[Start of section]

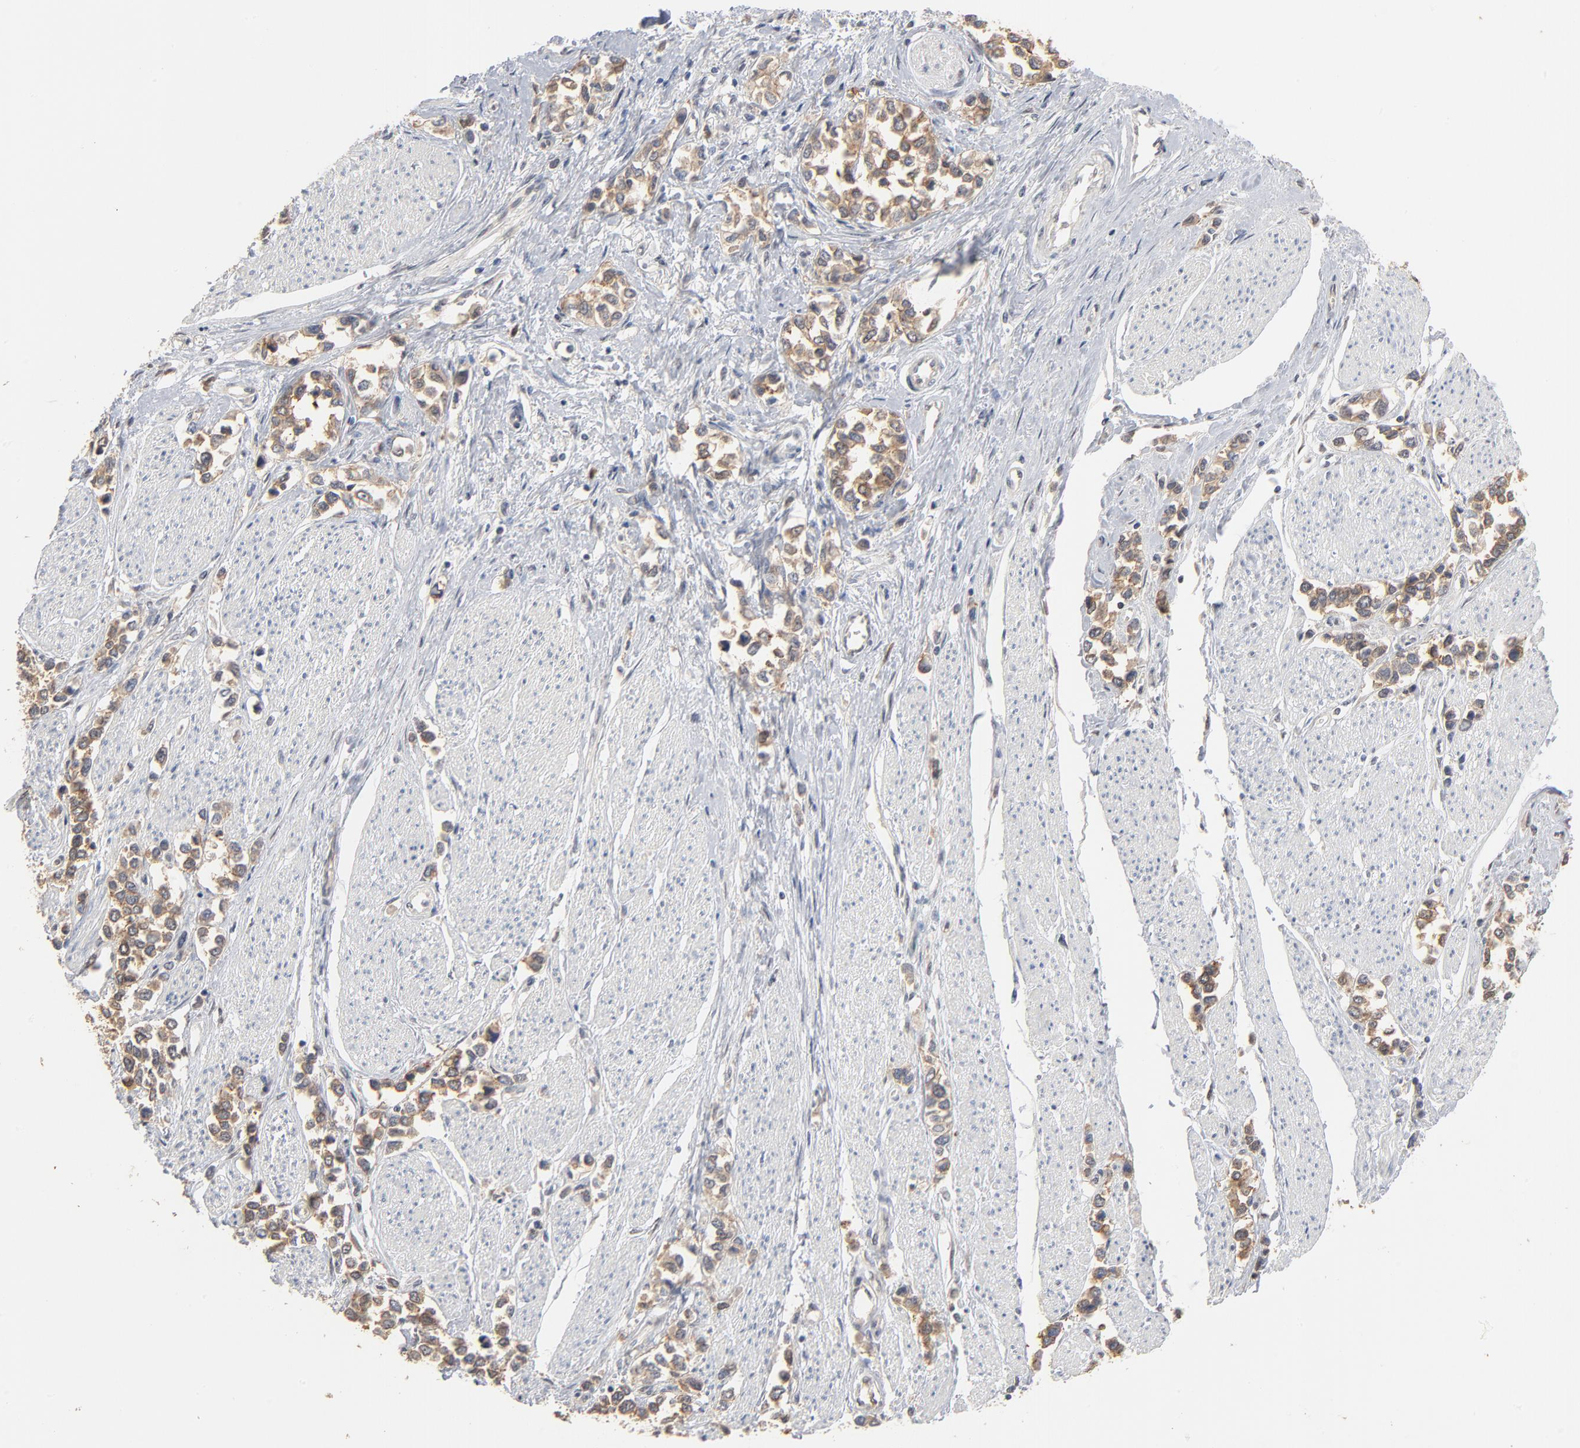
{"staining": {"intensity": "weak", "quantity": ">75%", "location": "cytoplasmic/membranous"}, "tissue": "stomach cancer", "cell_type": "Tumor cells", "image_type": "cancer", "snomed": [{"axis": "morphology", "description": "Adenocarcinoma, NOS"}, {"axis": "topography", "description": "Stomach, upper"}], "caption": "Immunohistochemical staining of human adenocarcinoma (stomach) reveals weak cytoplasmic/membranous protein positivity in approximately >75% of tumor cells.", "gene": "EPCAM", "patient": {"sex": "male", "age": 76}}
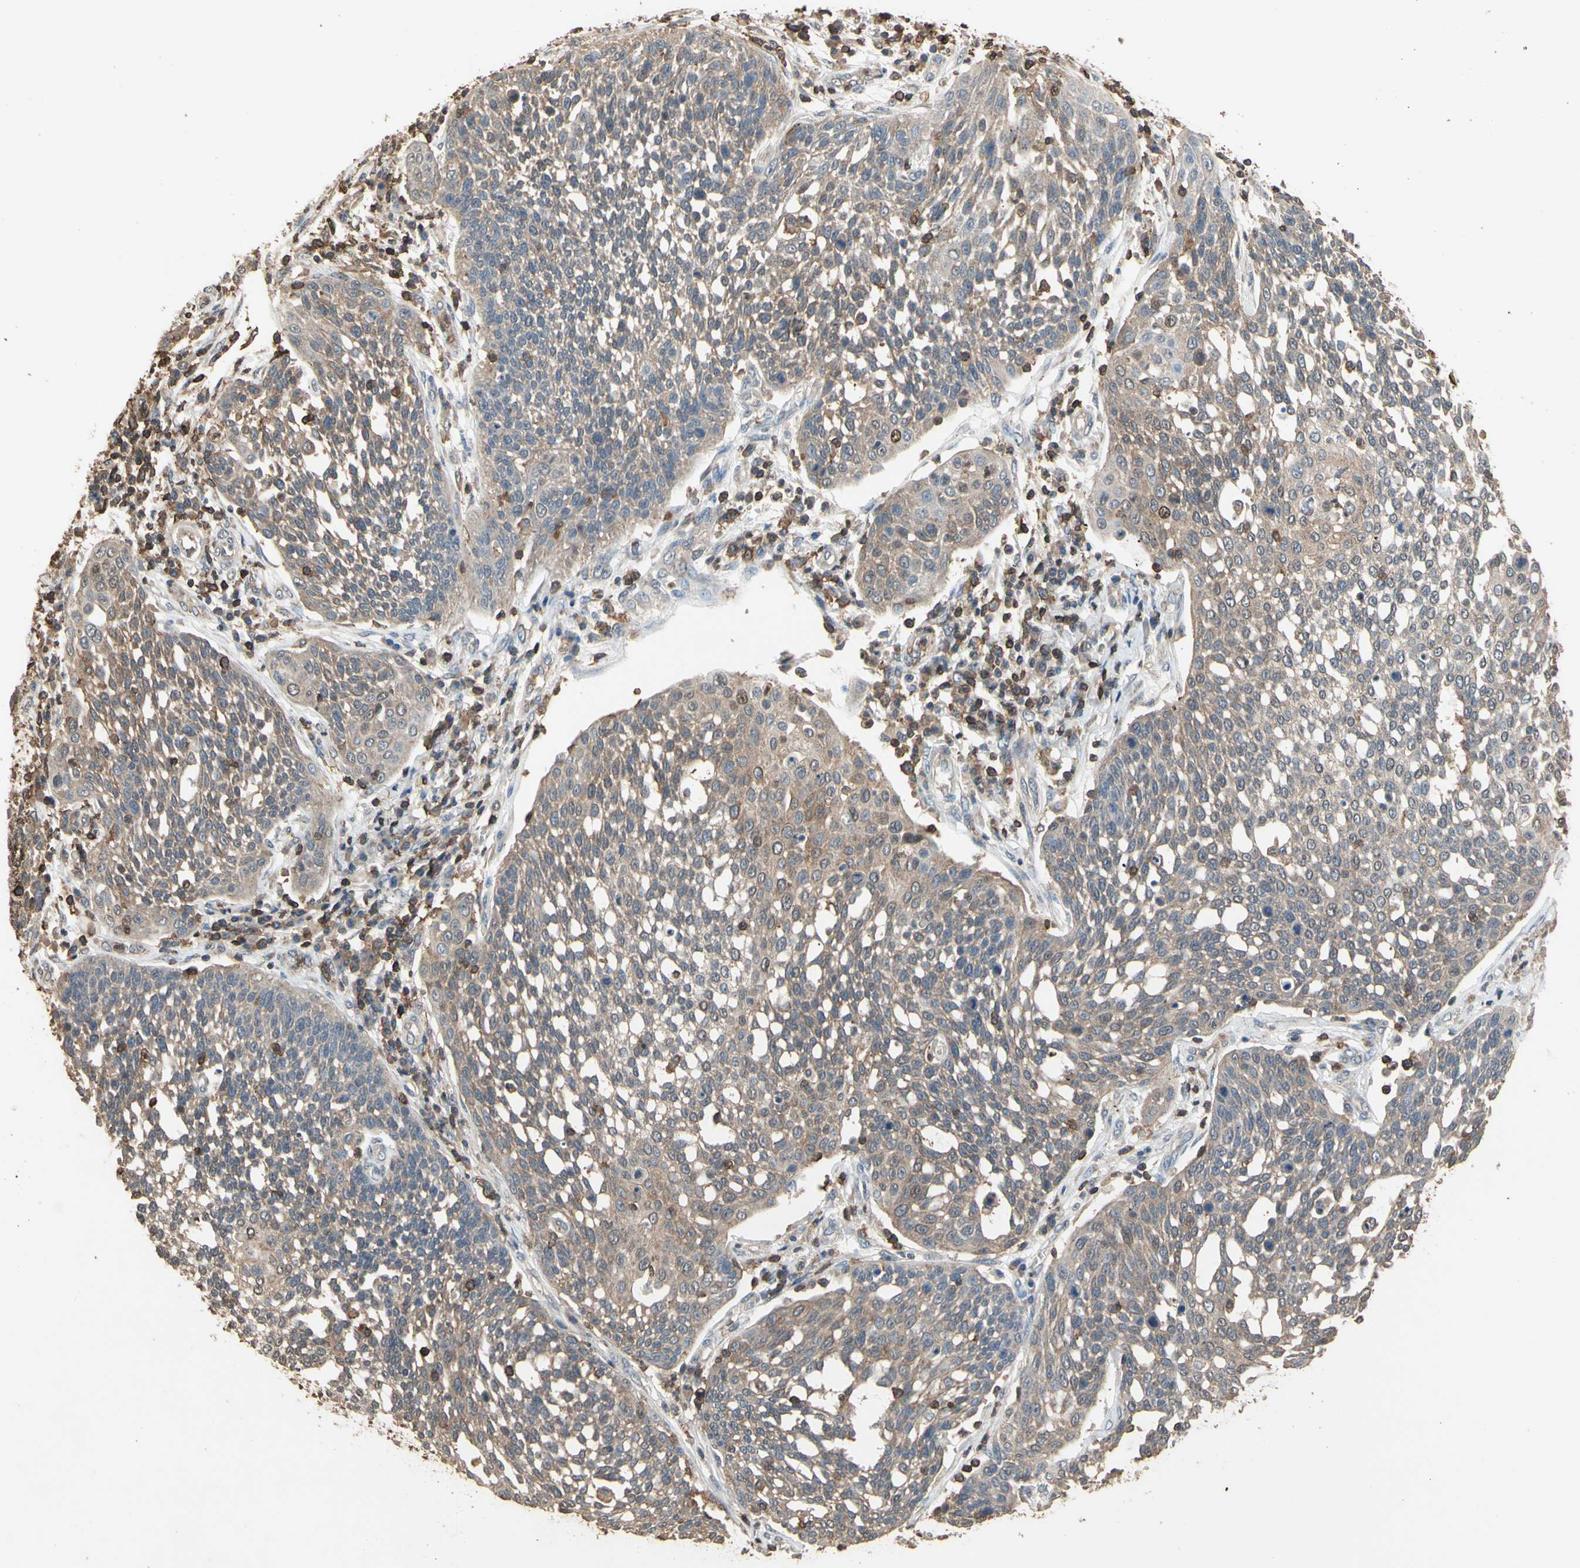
{"staining": {"intensity": "weak", "quantity": ">75%", "location": "cytoplasmic/membranous"}, "tissue": "cervical cancer", "cell_type": "Tumor cells", "image_type": "cancer", "snomed": [{"axis": "morphology", "description": "Squamous cell carcinoma, NOS"}, {"axis": "topography", "description": "Cervix"}], "caption": "Immunohistochemical staining of cervical squamous cell carcinoma displays low levels of weak cytoplasmic/membranous expression in approximately >75% of tumor cells.", "gene": "MAP3K10", "patient": {"sex": "female", "age": 34}}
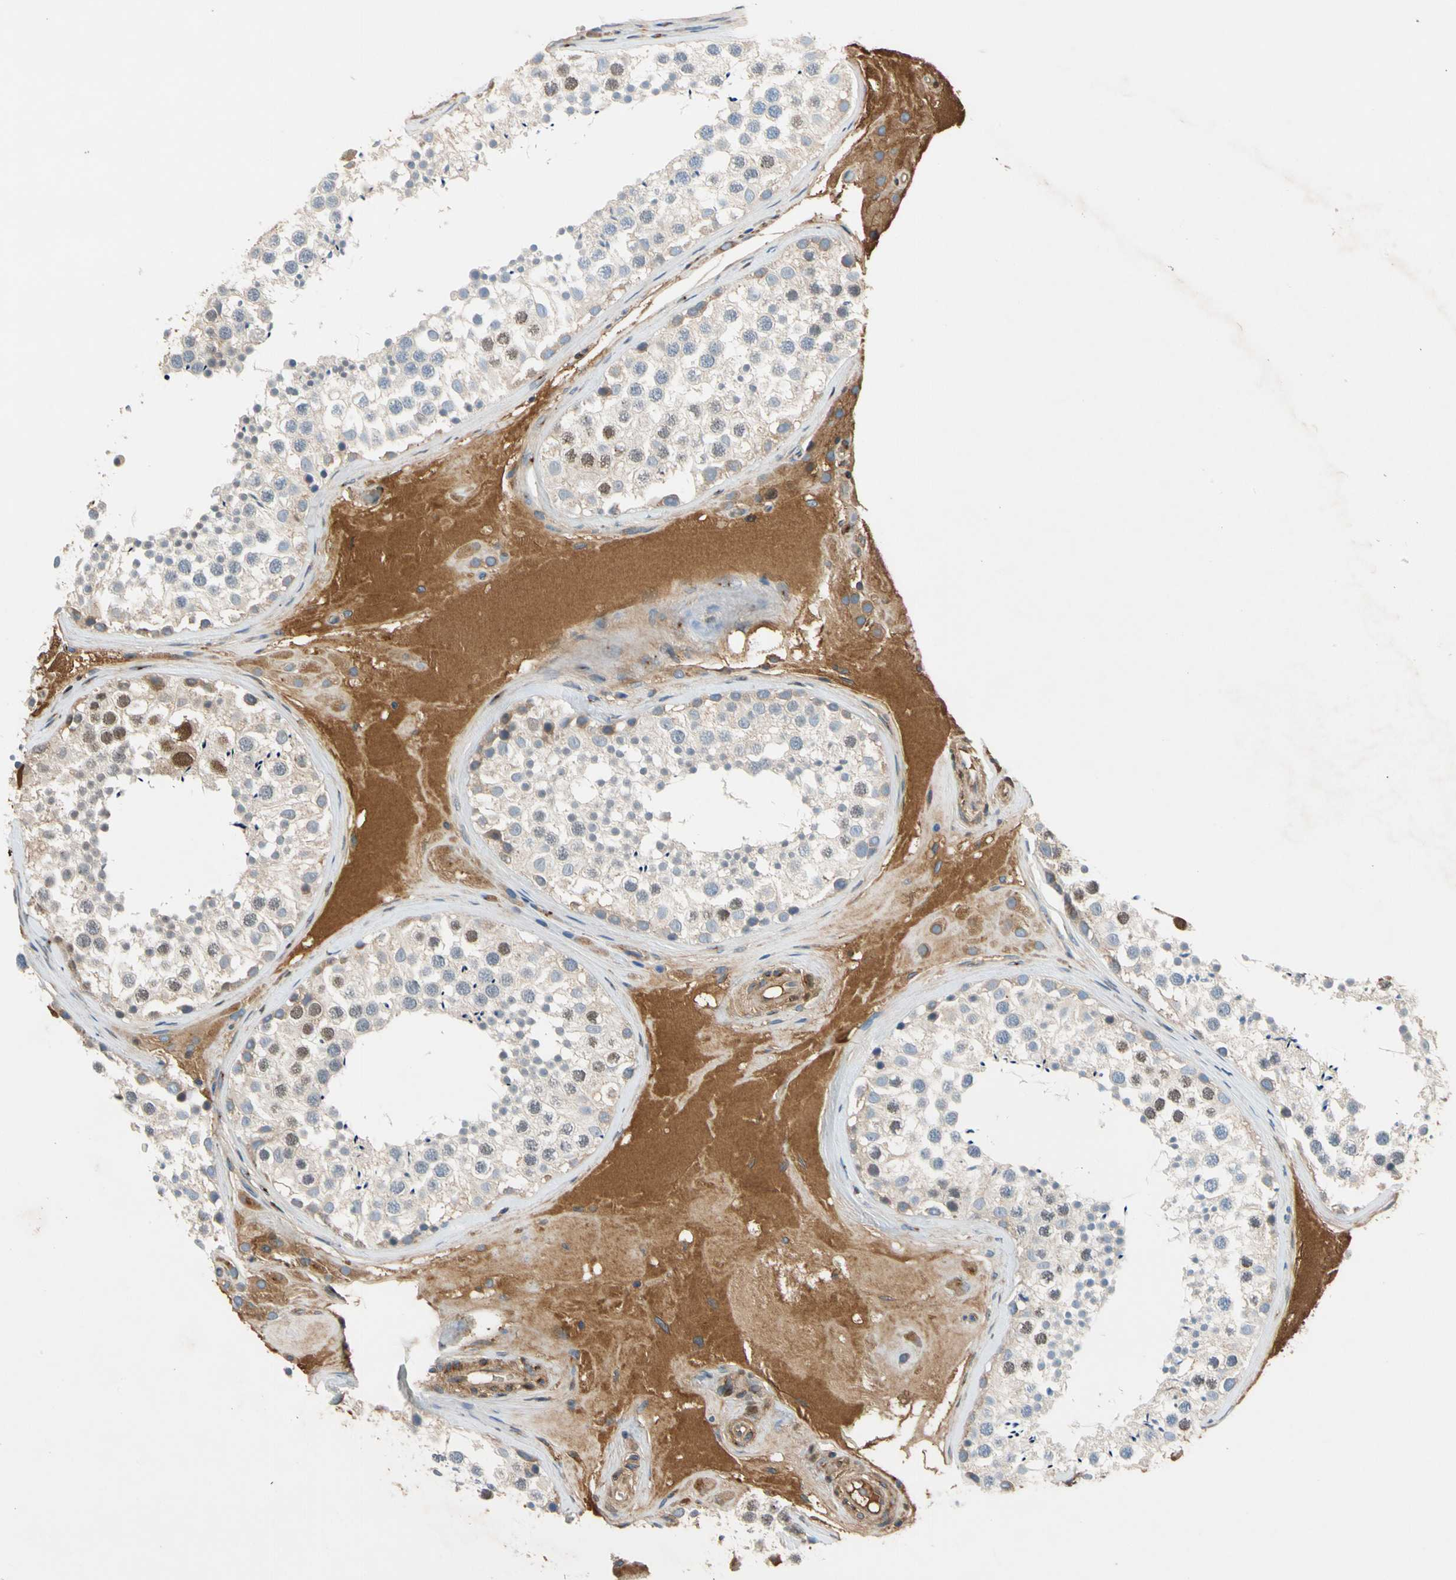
{"staining": {"intensity": "weak", "quantity": "<25%", "location": "cytoplasmic/membranous"}, "tissue": "testis", "cell_type": "Cells in seminiferous ducts", "image_type": "normal", "snomed": [{"axis": "morphology", "description": "Normal tissue, NOS"}, {"axis": "topography", "description": "Testis"}], "caption": "The image shows no significant staining in cells in seminiferous ducts of testis. (Brightfield microscopy of DAB (3,3'-diaminobenzidine) immunohistochemistry at high magnification).", "gene": "ENTREP3", "patient": {"sex": "male", "age": 46}}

[End of section]

- [Prompt]: Only the lines from the one containing "staining of cervical" through the last line of the material should be returned, exactly and without pictures.

- [Result below]:
{"staining": {"intensity": "weak", "quantity": ">75%", "location": "cytoplasmic/membranous"}, "tissue": "cervical cancer", "cell_type": "Tumor cells", "image_type": "cancer", "snomed": [{"axis": "morphology", "description": "Squamous cell carcinoma, NOS"}, {"axis": "topography", "description": "Cervix"}], "caption": "Immunohistochemical staining of cervical squamous cell carcinoma displays low levels of weak cytoplasmic/membranous expression in approximately >75% of tumor cells.", "gene": "MAP3K10", "patient": {"sex": "female", "age": 34}}
{"staining": {"intensity": "weak", "quantity": "<25%", "location": "cytoplasmic/membranous"}, "tissue": "testis", "cell_type": "Cells in seminiferous ducts", "image_type": "normal", "snomed": [{"axis": "morphology", "description": "Normal tissue, NOS"}, {"axis": "topography", "description": "Testis"}], "caption": "The image shows no significant staining in cells in seminiferous ducts of testis. (Brightfield microscopy of DAB (3,3'-diaminobenzidine) immunohistochemistry at high magnification).", "gene": "ENTREP3", "patient": {"sex": "male", "age": 46}}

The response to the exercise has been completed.